#### [Assignment]
Can you transcribe the lines below word for word, from the line with "thước 450 x" up to and including the line with "Góc bo viền cong với tính năng chống sờn vải"?

#### [Data supplied]
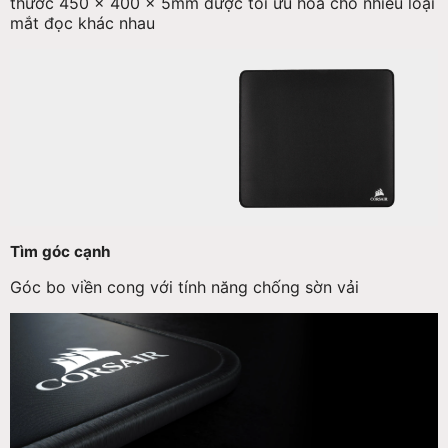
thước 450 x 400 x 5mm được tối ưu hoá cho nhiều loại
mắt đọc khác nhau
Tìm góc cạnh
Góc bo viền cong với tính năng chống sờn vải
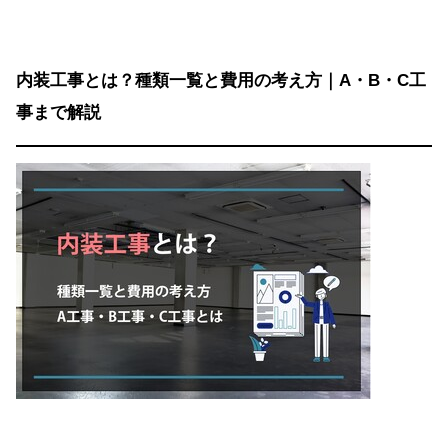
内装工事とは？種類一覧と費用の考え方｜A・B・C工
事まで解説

--

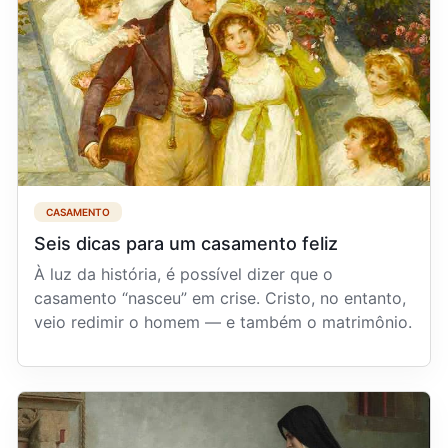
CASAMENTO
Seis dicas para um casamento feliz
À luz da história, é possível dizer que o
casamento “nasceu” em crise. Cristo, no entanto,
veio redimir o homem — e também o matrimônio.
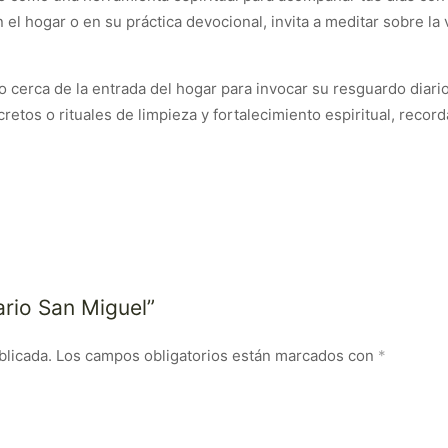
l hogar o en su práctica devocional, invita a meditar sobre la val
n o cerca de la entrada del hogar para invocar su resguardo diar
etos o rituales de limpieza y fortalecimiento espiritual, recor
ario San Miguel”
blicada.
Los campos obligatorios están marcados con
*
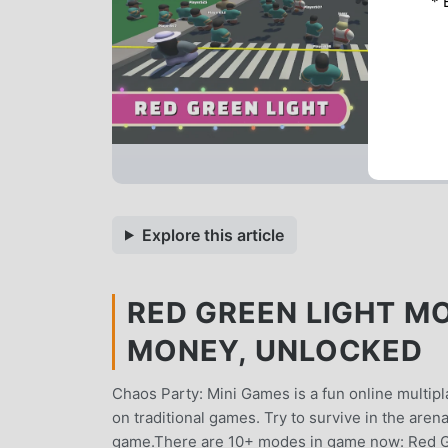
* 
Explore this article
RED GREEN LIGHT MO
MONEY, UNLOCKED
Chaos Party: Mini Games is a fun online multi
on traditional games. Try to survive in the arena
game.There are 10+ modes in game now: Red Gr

* * *

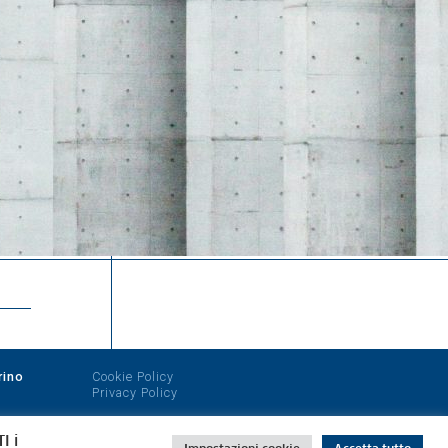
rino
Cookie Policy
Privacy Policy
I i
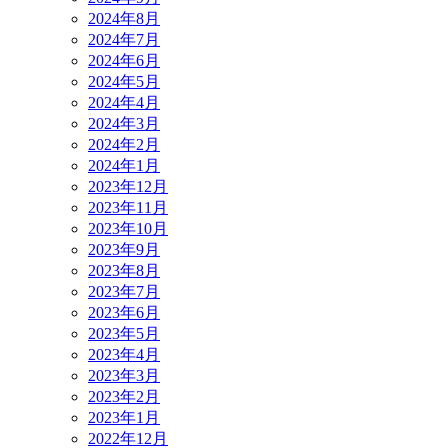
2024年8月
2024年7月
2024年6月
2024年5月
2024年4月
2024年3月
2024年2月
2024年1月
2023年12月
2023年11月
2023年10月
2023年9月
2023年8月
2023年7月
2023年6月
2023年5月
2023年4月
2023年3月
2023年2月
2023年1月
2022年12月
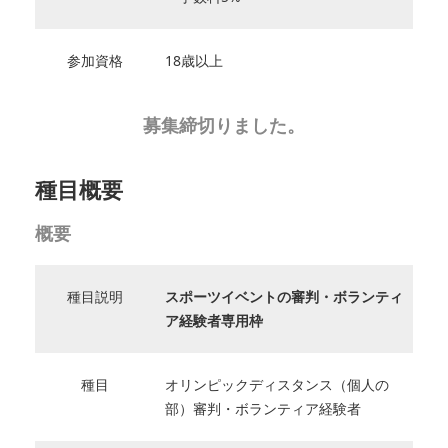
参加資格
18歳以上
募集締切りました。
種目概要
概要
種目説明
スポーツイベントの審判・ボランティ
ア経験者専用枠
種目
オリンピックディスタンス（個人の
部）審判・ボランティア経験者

#### [Exercise solution]
thước 450 x 400 x 5mm được tối ưu hoá cho nhiều loại
mắt đọc khác nhau
Tìm góc cạnh
Góc bo viền cong với tính năng chống sờn vải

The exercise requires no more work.